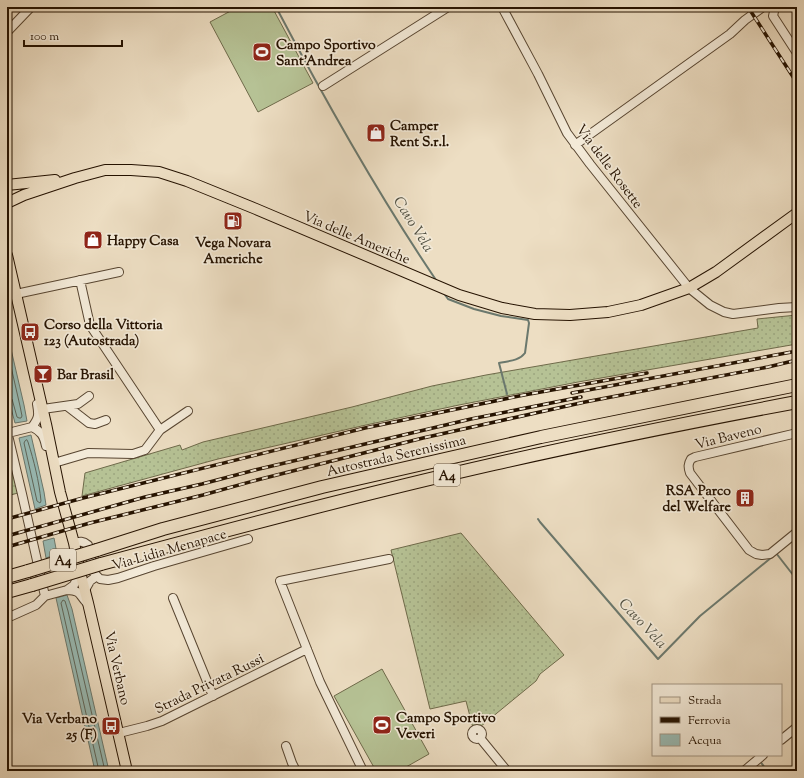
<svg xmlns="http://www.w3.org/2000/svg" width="804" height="778" viewBox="0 0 804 778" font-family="'Sorts Mill Goudy',serif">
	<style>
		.grass { fill: url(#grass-dots); stroke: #6e6a4a }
		.garden { fill: #b6c295; stroke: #6e6a4a }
		.water { fill: #99bcb6; stroke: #6b786d }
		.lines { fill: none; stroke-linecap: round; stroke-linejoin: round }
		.shore { stroke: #5f675b; stroke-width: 1 }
		.stream { stroke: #6b786d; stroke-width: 2 }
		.minor-casing { stroke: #574531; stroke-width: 10 }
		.major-casing { stroke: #251200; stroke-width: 12 }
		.highway-casing { stroke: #251200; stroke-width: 14 }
		.minor { stroke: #f3ead8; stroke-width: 8 }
		.major { stroke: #eddec3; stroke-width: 10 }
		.highway { stroke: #eddec3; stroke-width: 12 }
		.rail-casing { stroke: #251200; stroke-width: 3.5 }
		.rail { stroke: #f3ead8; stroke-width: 2; stroke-dasharray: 6; stroke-linecap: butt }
		.highway-bridge-casing { stroke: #251200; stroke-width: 14; stroke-linecap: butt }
		.highway-bridge { stroke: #eddec3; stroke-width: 12 }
		.labels { text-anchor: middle; stroke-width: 3.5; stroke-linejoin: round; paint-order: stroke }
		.shield { fill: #f3ead8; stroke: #635341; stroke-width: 1 }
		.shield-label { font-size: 13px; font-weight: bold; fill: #251200 }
		.poi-label { font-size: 14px; font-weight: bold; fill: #251200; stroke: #f3ead8; text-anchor: start }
		.street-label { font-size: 14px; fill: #251200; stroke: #f3ead8 }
		.water-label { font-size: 15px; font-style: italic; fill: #4e4e40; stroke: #f3ead8 }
	</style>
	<defs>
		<pattern id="grass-dots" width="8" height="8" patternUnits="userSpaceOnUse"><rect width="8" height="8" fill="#b6c295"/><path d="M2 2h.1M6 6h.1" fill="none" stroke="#9ca67f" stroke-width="1.8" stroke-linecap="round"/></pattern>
	</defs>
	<rect width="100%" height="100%" fill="#eddec3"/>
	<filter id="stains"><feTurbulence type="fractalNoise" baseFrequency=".005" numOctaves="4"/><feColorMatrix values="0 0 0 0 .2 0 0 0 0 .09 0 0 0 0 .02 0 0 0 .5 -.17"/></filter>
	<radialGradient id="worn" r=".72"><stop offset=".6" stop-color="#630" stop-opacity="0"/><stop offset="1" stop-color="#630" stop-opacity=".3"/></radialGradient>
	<!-- grass -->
	<path class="grass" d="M 797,315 L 797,344 L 578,382 L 459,405 L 366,425 L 218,459 L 82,496 L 85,473 L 180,445 L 182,450 L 203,442 L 352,407 L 432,386 L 486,375 L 758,328 L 757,319 Z
		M 7,447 L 18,493 L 7,496 Z
		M 461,533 L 564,655 L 540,674 L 536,681 L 480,727 L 473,728 L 466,701 L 430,709 L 391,550 Z"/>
	<!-- garden -->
	<path class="garden" d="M 238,7 L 272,7 L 313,83 L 258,112 L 210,22 Z
		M 382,669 L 429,754 L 399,771 L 376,771 L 334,696 Z"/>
	<!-- water -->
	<path class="water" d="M 7,332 L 24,405 L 27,421 L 15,423 L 7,393 Z
		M 31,435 L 44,492 L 46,505 L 35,509 L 19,438 Z
		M 54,538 L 57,554 L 46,558 L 43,541 Z
		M 67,595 L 72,609 L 109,771 L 95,771 L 56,598 Z"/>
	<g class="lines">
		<!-- shore -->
		<path class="shore" d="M 7,349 L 20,406 L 22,416 L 21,418 L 19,418 L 17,417 L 12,399 L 10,397 L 7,397
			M 27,440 L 28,442 C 34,461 39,481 41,501 L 40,503 L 37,501 L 24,443 L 25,441 Z
			M 99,771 L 61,603 L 63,600 L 65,601 L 68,611 L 105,771"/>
		<!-- stream -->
		<path class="stream" d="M 276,7 C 325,100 377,193 436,280
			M 443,292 L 448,299 L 474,309 L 501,316 L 528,320 L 529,323 L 525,353 C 519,361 508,361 499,363 L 507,394
			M 538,519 L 540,522 L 658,659 L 700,616 L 772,557
			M 776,553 L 797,580
			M 793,726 L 797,722
			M 760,761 L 767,771"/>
		<defs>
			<path id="minor" d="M 502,7 L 538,74 L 567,133 L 590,164 L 689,288 L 710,305 L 724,312 L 733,314 L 779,308 L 797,307
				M 775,7 L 773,16 L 797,53
				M 7,32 L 31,7
				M 323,86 L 448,7
				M 575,145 L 730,34 L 745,20 L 763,7
				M 80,280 L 90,325 L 160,430
				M 16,294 L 119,272
				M 37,404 C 39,415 39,418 32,427 C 41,431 44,436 46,446
				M 67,406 L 89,423 L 95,424 L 106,420
				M 43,409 L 78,404 L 89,396
				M 7,431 L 22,494 L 45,596
				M 8,433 L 32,427
				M 797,433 L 695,457 L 691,459 C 688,464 688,467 690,473 L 749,550 L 756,554 L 762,555 L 770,554 L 797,532
				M 54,463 L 88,453 L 133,454 L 145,450 L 160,430 L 188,411
				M 74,543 C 80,541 83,541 88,545 L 94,573 L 100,579 L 108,580 L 118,578 L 154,566 L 248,539
				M 80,572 L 74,585 L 67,590 C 81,591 78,593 86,602
				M 85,590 L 90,581 L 97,576
				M 173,598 L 213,696
				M 7,618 L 36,605 L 45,596 L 67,590
				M472 734a5 5 0 1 1 10 0a5 5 0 1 1-10 0Z
				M 119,733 L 147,726 L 162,721 L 307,649
				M 480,738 L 507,771
				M 781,740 L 797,727
				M 286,746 L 292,763 L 296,771
				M 363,771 L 320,682 L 280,581 L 389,559
				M 744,771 L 763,755"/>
			<path id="major" d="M 7,185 L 55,180
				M 7,203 L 24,195 L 75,178 L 105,170 L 131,170 L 159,172 L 187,181 L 256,209 L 459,295 L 502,308 L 535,314 L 570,315 L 608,312 L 641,305 L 689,288 L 716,272 L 797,213
				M 7,255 L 46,424 L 60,492 L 74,543 L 80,572 L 88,603 L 127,771"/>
			<path id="highway" d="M 97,550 L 163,529 L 322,487 L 541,437 L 797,385
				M 101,564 C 231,529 362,494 494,464 C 595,441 696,421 797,402
				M 7,577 L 28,571
				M 7,592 L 32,585"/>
		</defs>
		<!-- minor casing -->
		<use href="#minor" class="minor-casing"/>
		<!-- major casing -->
		<use href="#major" class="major-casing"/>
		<!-- highway casing -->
		<use href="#highway" class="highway-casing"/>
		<!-- minor -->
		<use href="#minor" class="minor"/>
		<!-- major -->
		<use href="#major" class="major"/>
		<!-- highway -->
		<use href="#highway" class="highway"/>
		<defs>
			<path id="rail" d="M 748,7 L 797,83
				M 572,393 L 797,351
				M 7,519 L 83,498 L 365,428 L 524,395 L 647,373
				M 7,536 L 145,497 L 202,484 L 255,470 L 471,419 L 581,397
				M 7,547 L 90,523 L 203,495 L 257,480 L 423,438 L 585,402 L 768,367 L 797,360"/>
		</defs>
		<!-- rail casing -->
		<use href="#rail" class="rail-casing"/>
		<!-- rail -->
		<use href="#rail" class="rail"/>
		<defs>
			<path id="highway-bridge" d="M 28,571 L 97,550
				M 32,585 L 101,564"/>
		</defs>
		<!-- highway-bridge casing -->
		<use href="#highway-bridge" class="highway-bridge-casing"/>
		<!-- highway-bridge -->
		<use href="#highway-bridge" class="highway-bridge"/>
	</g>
	<!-- icons -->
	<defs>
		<symbol id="stadium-square" viewBox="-11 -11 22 22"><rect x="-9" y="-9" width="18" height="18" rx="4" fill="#8f2418" stroke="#f3ead8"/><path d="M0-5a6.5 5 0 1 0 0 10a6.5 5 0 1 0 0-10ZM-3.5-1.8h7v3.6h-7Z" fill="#fff"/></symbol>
		<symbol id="shop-square" viewBox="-11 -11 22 22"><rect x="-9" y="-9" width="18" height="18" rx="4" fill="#8f2418" stroke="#f3ead8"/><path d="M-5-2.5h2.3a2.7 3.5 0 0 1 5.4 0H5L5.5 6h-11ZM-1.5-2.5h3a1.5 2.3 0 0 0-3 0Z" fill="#fff"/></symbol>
		<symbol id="fuel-square" viewBox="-11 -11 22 22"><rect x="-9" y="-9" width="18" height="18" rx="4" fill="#8f2418" stroke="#f3ead8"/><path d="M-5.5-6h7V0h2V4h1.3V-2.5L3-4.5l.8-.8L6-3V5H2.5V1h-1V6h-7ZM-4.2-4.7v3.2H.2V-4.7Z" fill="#fff"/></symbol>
		<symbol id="bus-square" viewBox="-11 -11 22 22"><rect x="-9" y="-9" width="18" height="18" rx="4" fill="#8f2418" stroke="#f3ead8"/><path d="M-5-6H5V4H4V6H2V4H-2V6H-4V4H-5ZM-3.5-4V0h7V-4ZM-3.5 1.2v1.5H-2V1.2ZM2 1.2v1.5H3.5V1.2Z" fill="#fff"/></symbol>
		<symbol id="bar-square" viewBox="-11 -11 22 22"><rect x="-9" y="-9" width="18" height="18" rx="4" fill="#8f2418" stroke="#f3ead8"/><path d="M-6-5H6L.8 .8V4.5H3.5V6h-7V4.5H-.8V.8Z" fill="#fff"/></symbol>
		<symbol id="building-square" viewBox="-11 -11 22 22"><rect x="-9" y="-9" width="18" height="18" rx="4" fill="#8f2418" stroke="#f3ead8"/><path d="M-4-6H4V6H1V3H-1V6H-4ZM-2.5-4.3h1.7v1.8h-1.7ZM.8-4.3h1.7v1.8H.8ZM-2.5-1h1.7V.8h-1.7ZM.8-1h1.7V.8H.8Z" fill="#fff"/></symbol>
	</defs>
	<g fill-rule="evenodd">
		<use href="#stadium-square" x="251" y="41" width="22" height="22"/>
		<use href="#shop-square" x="365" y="122" width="22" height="22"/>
		<use href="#fuel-square" x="222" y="210" width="22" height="22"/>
		<use href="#shop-square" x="82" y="229" width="22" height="22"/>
		<use href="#bus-square" x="19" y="321" width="22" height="22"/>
		<use href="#bar-square" x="32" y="363" width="22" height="22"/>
		<use href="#building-square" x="734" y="487" width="22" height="22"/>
		<use href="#stadium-square" x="371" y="714" width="22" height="22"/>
		<use href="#bus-square" x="100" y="715" width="22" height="22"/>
	</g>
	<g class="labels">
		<!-- shield labels -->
		<g class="shield">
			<rect x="434" y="464" width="26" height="22" rx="3"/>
			<rect x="50" y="549" width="26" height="22" rx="3"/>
		</g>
		<g class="shield-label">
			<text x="447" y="480">A4</text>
			<text x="63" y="565">A4</text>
		</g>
		<!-- poi labels -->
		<g class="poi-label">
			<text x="276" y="49">Campo Sportivo<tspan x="276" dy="16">Sant'Andrea</tspan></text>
			<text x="390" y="130">Camper<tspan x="390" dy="16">Rent S.r.l.</tspan></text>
			<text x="107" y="245">Happy Casa</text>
			<text x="233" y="247" text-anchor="middle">Vega Novara<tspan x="233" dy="16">Americhe</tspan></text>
			<text x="44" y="329">Corso della Vittoria<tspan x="44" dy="16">123 (Autostrada)</tspan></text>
			<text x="57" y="379">Bar Brasil</text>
			<text x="731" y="495" text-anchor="end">RSA Parco<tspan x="731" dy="16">del Welfare</tspan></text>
			<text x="396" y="722">Campo Sportivo<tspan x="396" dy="16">Veveri</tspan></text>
			<text x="97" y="723" text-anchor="end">Via Verbano<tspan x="97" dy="16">25 (F)</tspan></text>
		</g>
		<!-- street labels -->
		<g class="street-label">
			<text transform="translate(610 166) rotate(53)" y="5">Via delle Rosette</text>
			<text transform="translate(357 237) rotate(23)" y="5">Via delle Americhe</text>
			<text transform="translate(728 436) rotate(-14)" y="5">Via Baveno</text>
			<text transform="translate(396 455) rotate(-13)" y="5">Autostrada Serenissima</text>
			<text transform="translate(169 549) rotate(-16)" y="5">Via Lidia Menapace</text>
			<text transform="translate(118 668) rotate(77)" y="5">Via Verbano</text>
			<text transform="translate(209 683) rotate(-26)" y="5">Strada Privata Russi</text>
		</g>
		<!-- water labels -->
		<g class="water-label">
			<text transform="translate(414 224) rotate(58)" y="5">Cavo Vela</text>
			<text transform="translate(643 623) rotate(47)" y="5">Cavo Vela</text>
		</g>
	</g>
	<!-- margin -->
	<rect width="804" height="778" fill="none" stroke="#eddec3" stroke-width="24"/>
	<rect x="8" y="8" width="788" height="762" fill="none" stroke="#251200" stroke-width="2"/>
	<rect x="12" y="12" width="780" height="754" fill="none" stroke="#251200"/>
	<!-- legend -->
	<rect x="652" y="684" width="130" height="72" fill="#f3ead8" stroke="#a19482"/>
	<rect x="660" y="697" width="20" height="6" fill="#eddec3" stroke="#a19482"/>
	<text x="688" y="704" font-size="12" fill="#251200">Strada</text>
	<rect x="660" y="717" width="20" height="6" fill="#251200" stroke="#a19482"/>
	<text x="688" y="724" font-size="12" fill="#251200">Ferrovia</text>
	<rect x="660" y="734" width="20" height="12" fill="#99bcb6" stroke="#a19482"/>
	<text x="688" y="744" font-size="12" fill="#251200">Acqua</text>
	<!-- scale -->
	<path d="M24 40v6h98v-6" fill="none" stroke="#251200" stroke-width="2"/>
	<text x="30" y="40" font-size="12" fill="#251200" stroke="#f3ead8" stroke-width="3" paint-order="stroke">100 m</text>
	<rect width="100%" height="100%" filter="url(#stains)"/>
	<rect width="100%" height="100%" fill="url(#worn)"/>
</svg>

**WORK INSTRUCTION**: List the lines of the entries that include "worn".

**SOLUTION TO THE PROBLEM**:
	<radialGradient id="worn" r=".72"><stop offset=".6" stop-color="#630" stop-opacity="0"/><stop offset="1" stop-color="#630" stop-opacity=".3"/></radialGradient>
	<rect width="100%" height="100%" fill="url(#worn)"/>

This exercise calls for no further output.